Reputation: 35
I am trying to count entries in a text file but having difficulty. The key is that each line is one entry and if the term "ADALIMUMAB" shows up in the line, it counts as one. If it shows up twice, it still should only count as one. Here is an example of lines in the text file.
101700392$10170039$3$I$BUDESONIDE.$BUDESONIDE$1$Oral$9 MG, DAILY$$$$$$$$9$MG$$
101700392$10170039$4$C$ADALIMUMAB$ADALIMUMAB$1$$UNK$$$$$$$$$$$
102117144$10211714$1$PS$HUMIRA$ADALIMUMAB$1$Subcutaneous$$$$$N$ NOT AVAILABLE,NOT
I currently have this working:
fDRUG14Q3 = open("DRUG14Q3.txt")
data = fDRUG14Q3.read()
occurencesDRUG14Q3 = data.count("ADALIMUMAB")
But it will count line 2 in the example above as 2 entries rather than one.
Upvotes: 1
Views: 40
Reputation: 92461
You can use a generator expression passed to sum()

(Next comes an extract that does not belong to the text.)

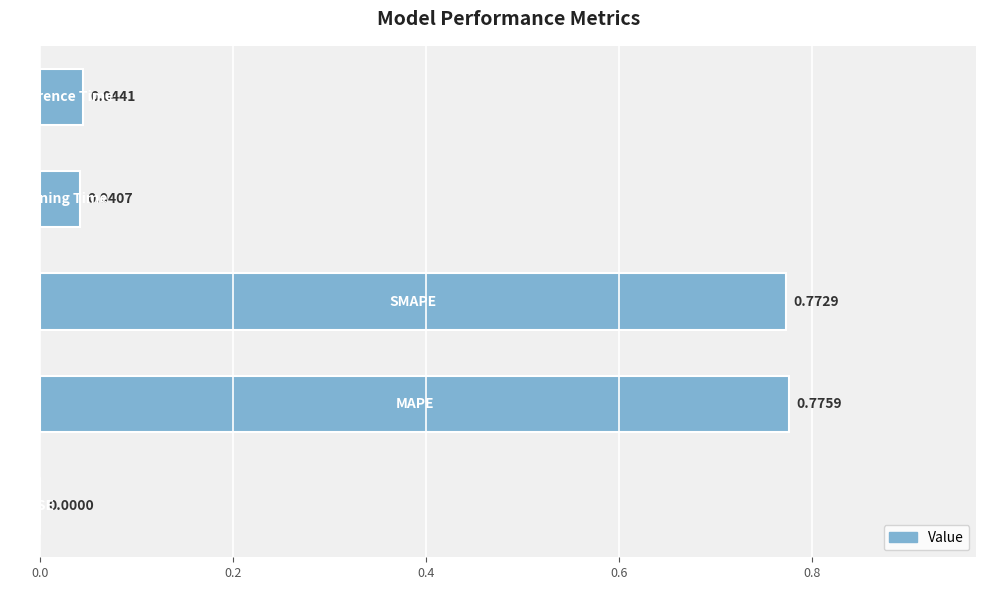

What is the sum of all values?

1.6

. Each line will either be True(1) of False(0) and you'll take the total count. Basically you are counting how many lines return True
for 'ADALIMUMAB' in line
:
with open(path, 'r') as f:
total = sum('ADALIMUMAB' in line for line in f)
print(total)
# 2
This has the added benefit of not requiring you to read the whole file into memory first too.
Upvotes: 1